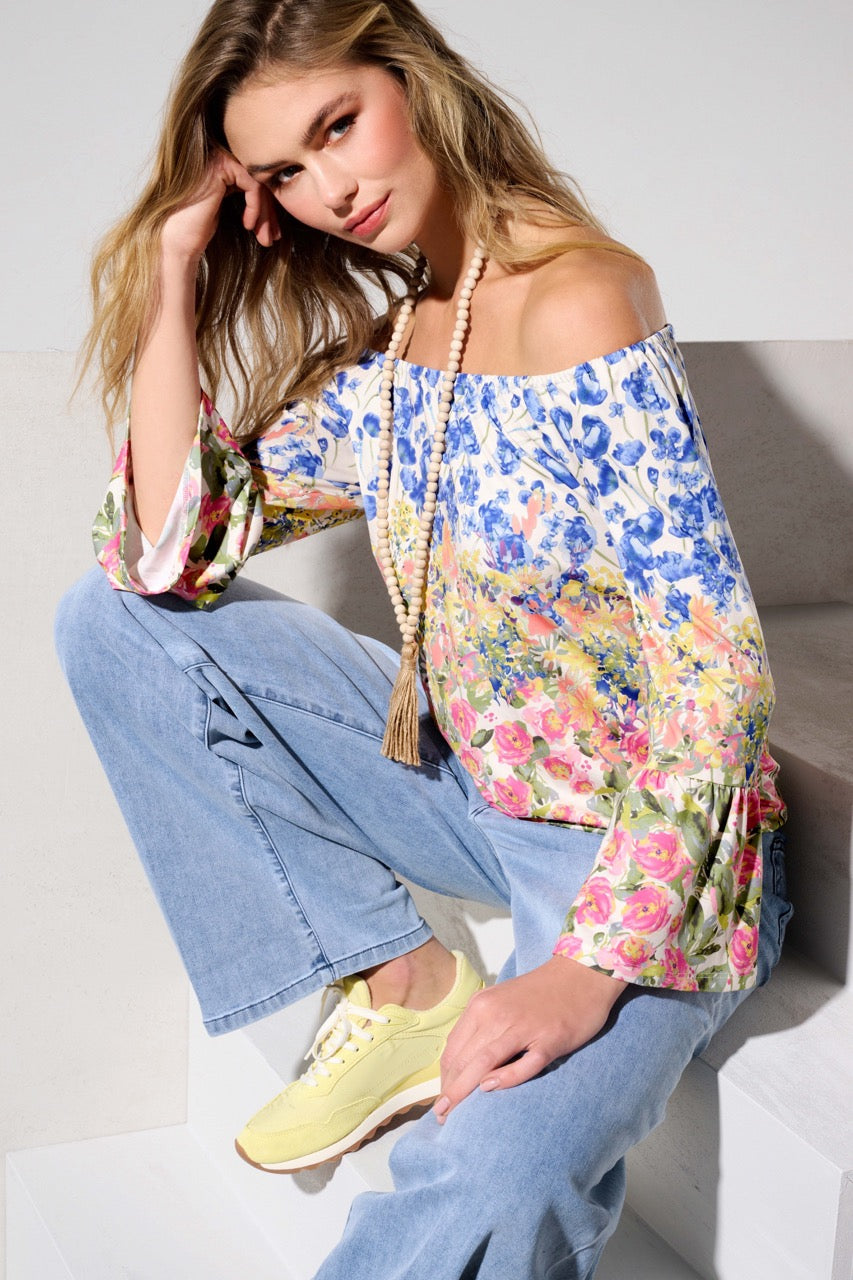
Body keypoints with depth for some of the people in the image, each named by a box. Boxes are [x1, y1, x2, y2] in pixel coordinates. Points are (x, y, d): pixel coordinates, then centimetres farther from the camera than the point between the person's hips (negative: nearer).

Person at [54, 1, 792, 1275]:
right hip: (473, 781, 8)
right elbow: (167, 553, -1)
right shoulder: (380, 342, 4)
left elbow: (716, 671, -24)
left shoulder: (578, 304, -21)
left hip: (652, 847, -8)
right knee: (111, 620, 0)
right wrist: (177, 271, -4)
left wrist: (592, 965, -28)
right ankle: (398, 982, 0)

__PROBLEM__
Copy out the material above with each "pixel coordinates" renamed to "image coordinates". Leave everything else as it is, and leave out the pictures.

__EXERCISE ANSWER__
Body keypoints with depth for some of the people in the image, each named by a box. Boxes are [x1, y1, x2, y2] in image coordinates. Points are (x, y, d): image coordinates, then centimetres farther from the camera than the point between the person's hips (negative: nearer).

Person at [54, 1, 792, 1275]:
right hip: (473, 781, 8)
right elbow: (167, 553, -1)
right shoulder: (380, 342, 4)
left elbow: (716, 671, -24)
left shoulder: (578, 304, -21)
left hip: (652, 847, -8)
right knee: (111, 620, 0)
right wrist: (177, 271, -4)
left wrist: (592, 965, -28)
right ankle: (398, 982, 0)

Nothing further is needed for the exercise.